Extracted text:
It is probably the image of Baptism-as-consecration and commissioning then which is most helpful to us in understanding Jesus' submission to John's baptism. Here the man Jesus is set apart as the one in whom God will truly "hallow his name." (That is, in Jesus' weakness and self-emptying God's powerful presence (Name) will make all things Holy and a sacrament of God's presence.) Here, in an act of manifest commitment, Jesus' humanity is placed completely at the service of the living God and of those to whom God is committed. Here his experience as one set apart or consecrated by and for God establishes God as completely united with us and our human condition. This solidarity is reflected in his statement to John that together they must fulfill the will of God. And here too Jesus anticipates the death and resurrection he will suffer for the sake of both human and Divine destinies which, in him, will be reconciled and inextricably wed to one another. His baptism establishes the pattern not only of HIS humanity, but that of all authentic humanity. So too does it reveal the nature of true Divinity, for our's is a God who becomes completely subject to our sinful reality in order to free us for his own entirely holy one.

Supplied material:

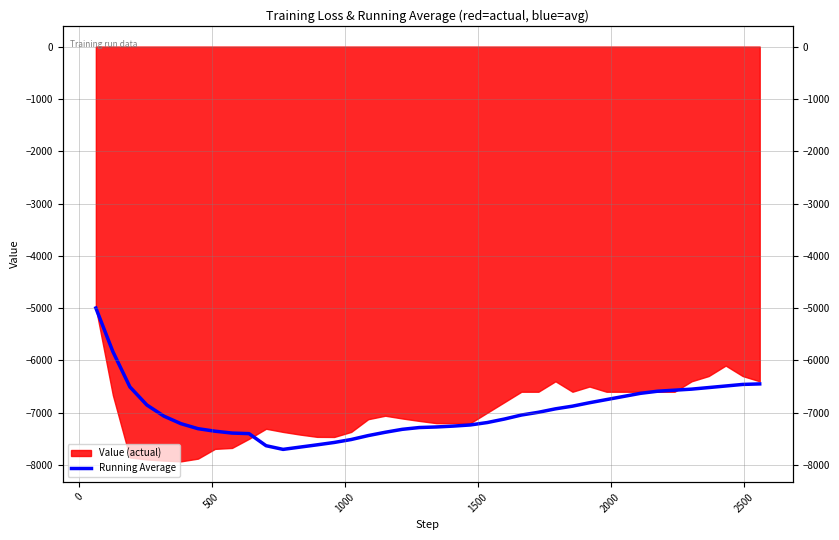

How many lines are shown in the chart?

1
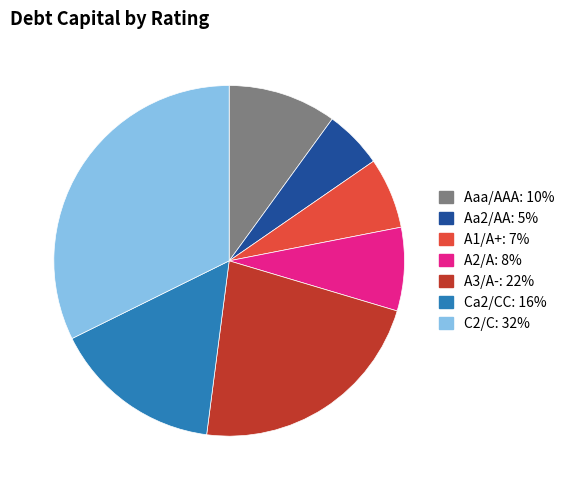

Is there a majority slice in this chart?

No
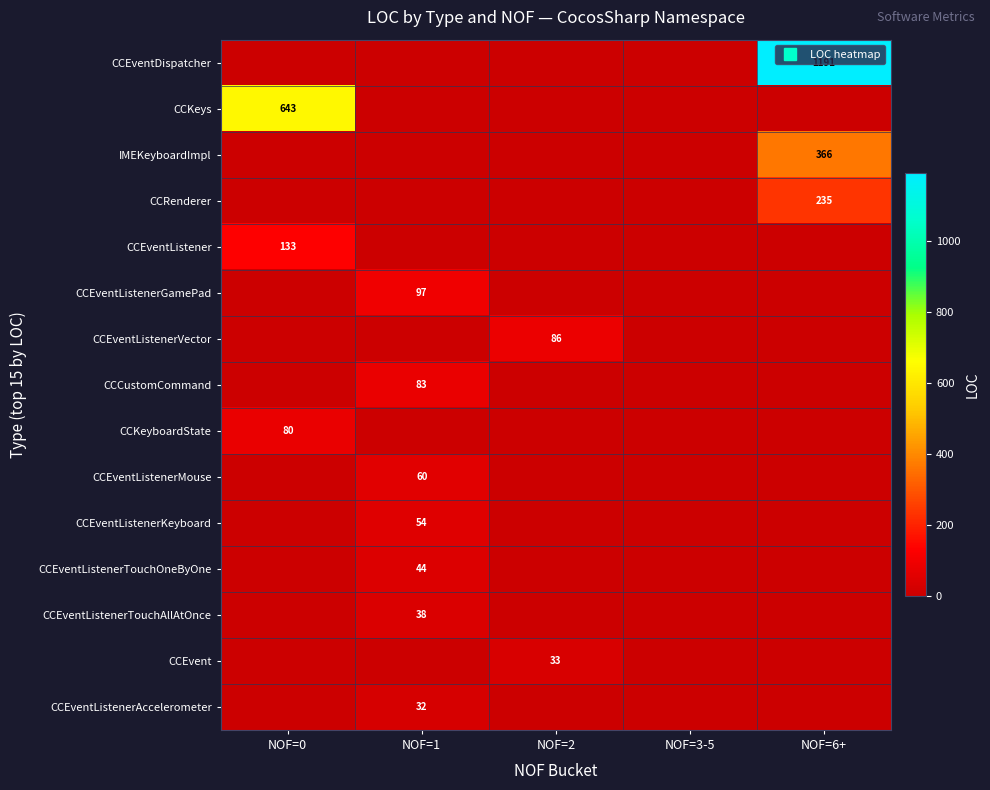

What is the maximum value for CCEventListenerMouse?

60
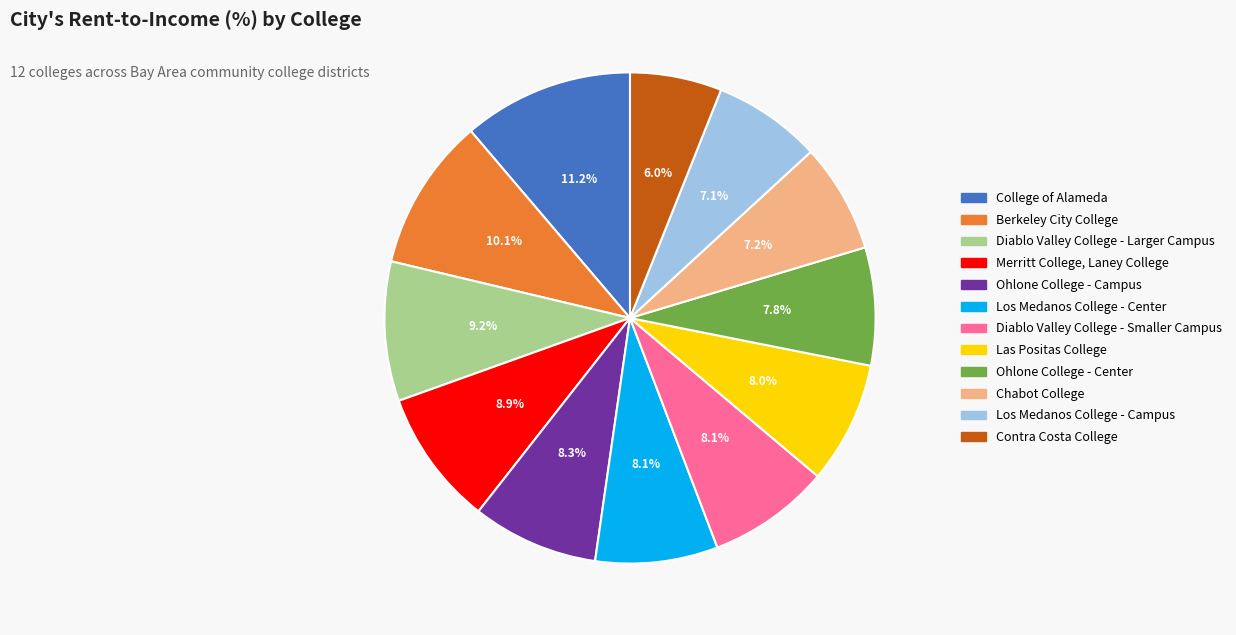

To the nearest percent, what percentage of the pie is Diablo Valley College - Larger Campus?

9%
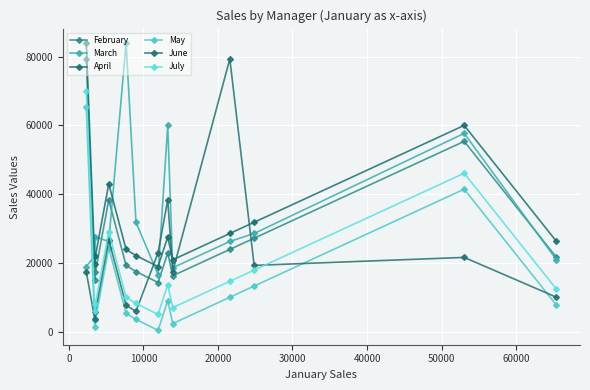

What is the average value of the April series?

32982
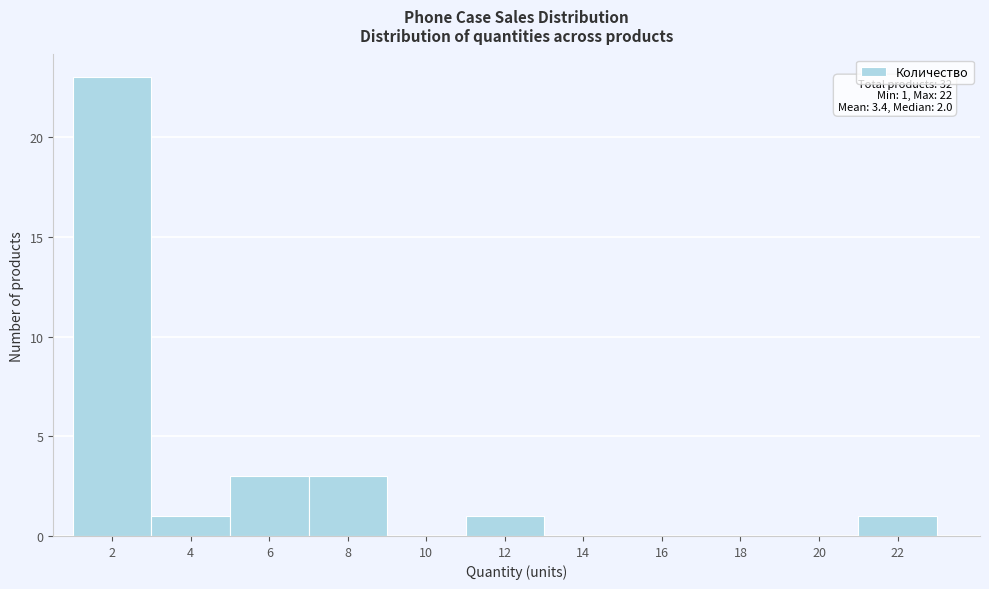

Reading left to right, transcribe all the data shown in this chart.

2=23	4=1	6=3	8=3	10=0	12=1	14=0	16=0	18=0	20=0	22=1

Written task:
Copy out the entire passage on Jesus' baptism word for word. Work only from the passage on Jesus' baptism, and bring in nothing else.

Written solution:
It is probably the image of Baptism-as-consecration and commissioning then which is most helpful to us in understanding Jesus' submission to John's baptism. Here the man Jesus is set apart as the one in whom God will truly "hallow his name." (That is, in Jesus' weakness and self-emptying God's powerful presence (Name) will make all things Holy and a sacrament of God's presence.) Here, in an act of manifest commitment, Jesus' humanity is placed completely at the service of the living God and of those to whom God is committed. Here his experience as one set apart or consecrated by and for God establishes God as completely united with us and our human condition. This solidarity is reflected in his statement to John that together they must fulfill the will of God. And here too Jesus anticipates the death and resurrection he will suffer for the sake of both human and Divine destinies which, in him, will be reconciled and inextricably wed to one another. His baptism establishes the pattern not only of HIS humanity, but that of all authentic humanity. So too does it reveal the nature of true Divinity, for our's is a God who becomes completely subject to our sinful reality in order to free us for his own entirely holy one.